Carl Sandburg’s “Honey and Salt”

From a typed-out collection of poems given to me in 1966 that I excavated fom my attic yesterday: this excerpt from the title poem of Honey and Salt  (1963) by Carl Sandburg [1878-1967]:

          How long does love last?
As long as glass bubble handled with care
or two hot-house orchids in a blizzard
or one solid immovable steel anvil
tempered in sure inexorable welding –
or again love might last as
six snowflakes, six hexagonal snowflakes,
six floating hexagonal flakes of snow
or the oaths between hydrogen and oxygen
in one cup of spring water
or the eyes of bucks and does
or two wishes riding upon the back of a
morning wind in winter
or one corner of an ancient tabernacle
held sacred for personal devotions
or dust yes dust in a little solemn heap
played on by changing winds.

8 thoughts on “Carl Sandburg’s “Honey and Salt”

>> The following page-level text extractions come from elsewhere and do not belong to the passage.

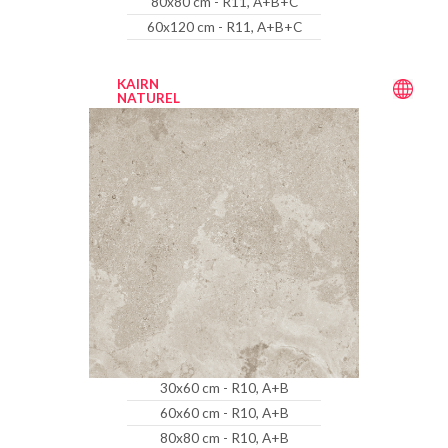
80x80 cm - R11, A+B+C
60x120 cm - R11, A+B+C
KAIRN
NATUREL
30x60 cm - R10, A+B
60x60 cm - R10, A+B
80x80 cm - R10, A+B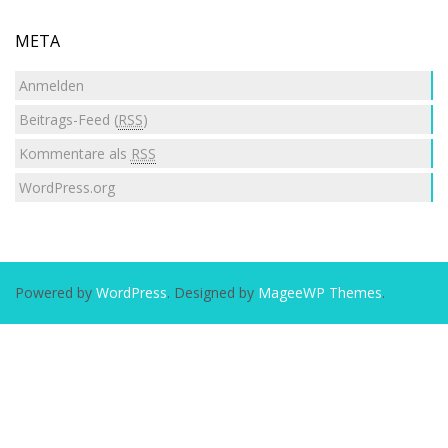
META
Anmelden
Beitrags-Feed (
RSS
)
Kommentare als
RSS
WordPress.org
Powered by
WordPress
. Designed by
MageeWP Themes
.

  1. Many thx for sharing this Cal. I studied it in in a poetry class my sophomore year in college. Re reading this excerpt I have a really different take on it 50 years later.

    Sent from my iPhone

    >

    1. I have been having similar reactions to the poetry I first read in high school. I liked it then, but it means so much more to me now. Also, I finally begin to understand how some people have decided to stop reading almost anything except poetry. When you stumble upon a poem that captures something perfectly, prose by comparison seems almost superfluous!

    1. Thanks for reading my blog, David. Some of the other parts of this long poem are full of equally wonderful imagery. I had long forgotten how much I had liked Sandburg’s poetry; glad I stumbled across it again!